Always knows ways to make a lot of money
Flashes money
Encourages sexual photos
Encourages dancing for money
Encourages meeting or sending photos for money
Projects financial responsibility
Demanding about sex

Pimps can pose on social media but can also be posing as a professional, boyfriend or friend.

What to do if you see these red flags?

1. Tell an adult – tell your parent(s), teacher or school counsellor immediately.

2. Call your national human trafficking or domestic abuse helpline:

UK National Domestic Abuse Helpline: 0808 2000 247
UK National Modern Slavery Helpline: 08000 121 700

US National Domestic Abuse Helpline: 800-799-7233
US National Human Trafficking Helpline: 888-3737-888

3. If it is urgent call the police.

Ages: 13+

If you have managed to uphold these open, honest, respectful and healthy conversations about sex with your kids, then it is going to give them confidence and comfort to come to you as parents and talk to you about sex. Being able to talk to your parents about sex in your teenage years, which is crucial, is beyond helpful. Having the support, the respect and honesty between parent and child is the most valuable aspect of teenage life.

But my first tip is to avoid lectures and make conversations about sex brief, engaging and fun even. It is really important to talk to your children at this time about contraception and its importance – especially when it comes to talking about consent.
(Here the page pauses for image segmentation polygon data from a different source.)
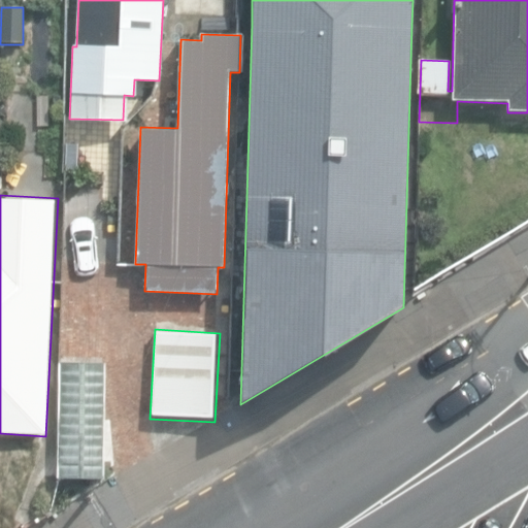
[(57,479),(104,480),(106,362),(59,360),(57,479)]
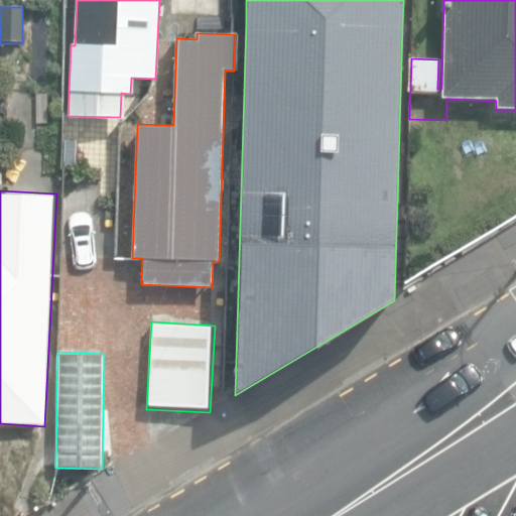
All buildings are outlined.
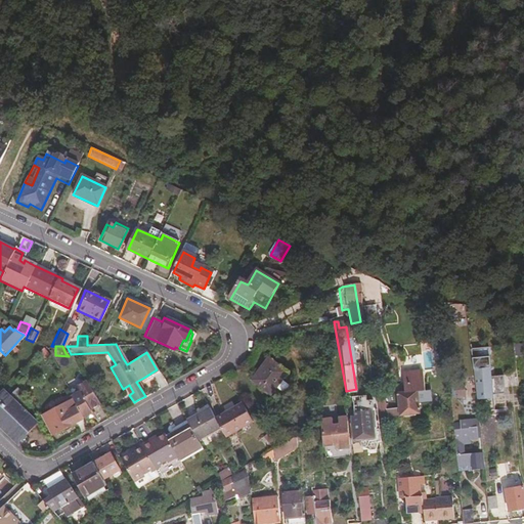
[(511,378),(499,378),(497,348),(479,349),(483,403),(504,401),(503,393),(512,392),(511,378)]
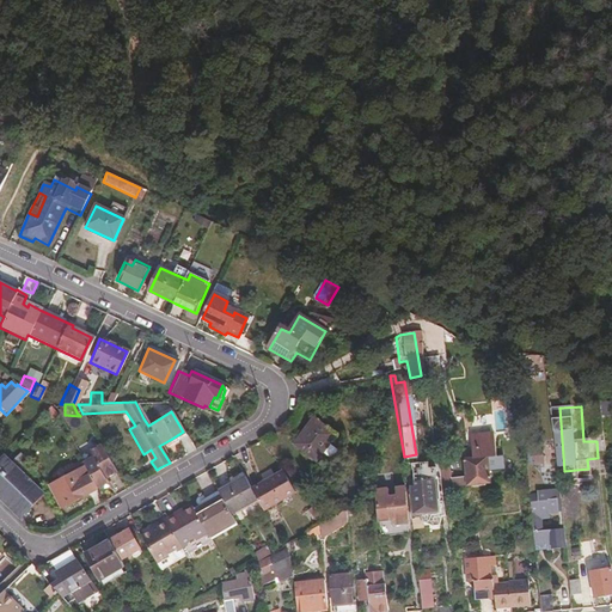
[(312,422),(293,446),(314,463),(334,439),(312,422)]
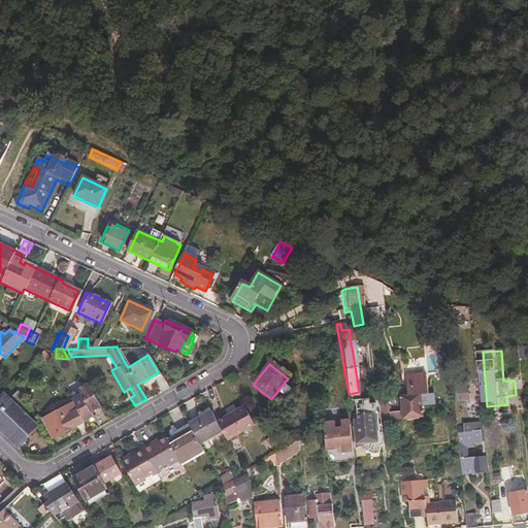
[(160,375),(158,372),(146,380),(149,383),(160,375)]
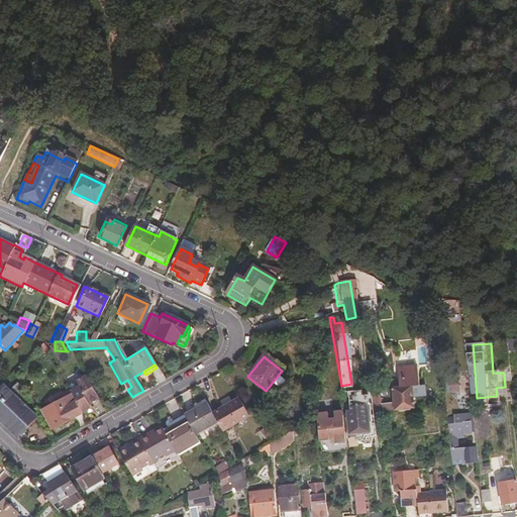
[(454,365),(445,366),(448,384),(457,383),(454,365)]
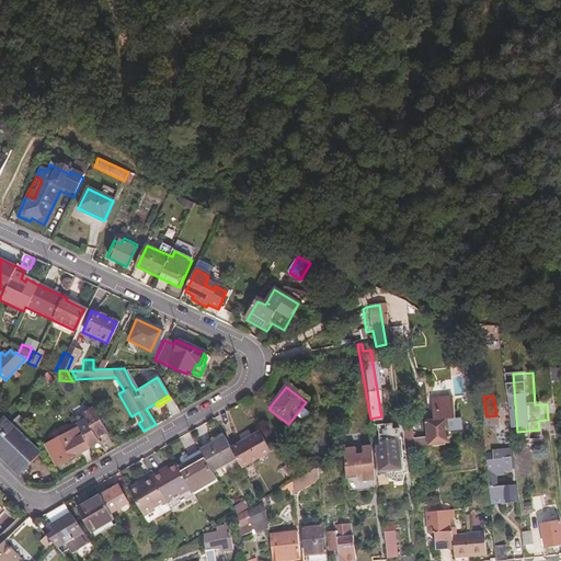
[(404,434),(408,450),(432,447),(450,444),(447,423),(458,421),(454,399),(435,403),(436,416),(427,419),(427,424),(430,441),(415,442),(413,433),(404,434)]
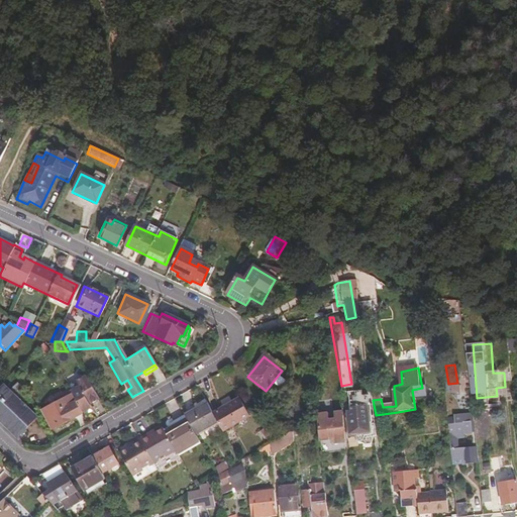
[(68,396),(77,414),(85,409),(84,405),(95,400),(81,375),(71,381),(73,386),(65,391),(68,396)]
Consent is VITAL! It is a two-way street. Flirting or clothing is not consent. No means no, regardless! Ultimately, you want to empower them about making the right, safe and respectful decisions.

At this time, especially with boys, you want to try to get them to use gender inclusive language and to teach them to stop objectifying women. This can all be done through teaching them the reality of the porn industry.

Pornography, even major sites such as Pornhub are exploiting underage children and giving children a false reality of life in the bedroom. Parents – you have to make it clear to your kids, especially at an age where they feel the need to pleasure themselves, that porn is a lie.

Teach them that sex is something to enjoy. That respect and consent in the bedroom is something that should be held in the utmost regard. Sex is something that someone should feel pressured into doing. Wait till you are ready to have sex, whether that be at the age of 19, 20, 30, after marriage or never!

Ensure that your kids know about STDs and how despite the importance of acting responsibly, STD is not a bad term and that they shouldn’t be afraid to talk about it. Likewise, teach them to never condemn those who may have tested positive for one. We need to encourage kids to get tested, not shame those who may have one.

I hope that this guide or series of tips will help you start conversations around sex in your household. Your kids are never too young to start their journey about learning about respect, consent, sexuality and more. These healthy, open, honest and engaging conversations you have with your kids about sex will pave the way for them to grow up to be decent, righteous and moral human beings.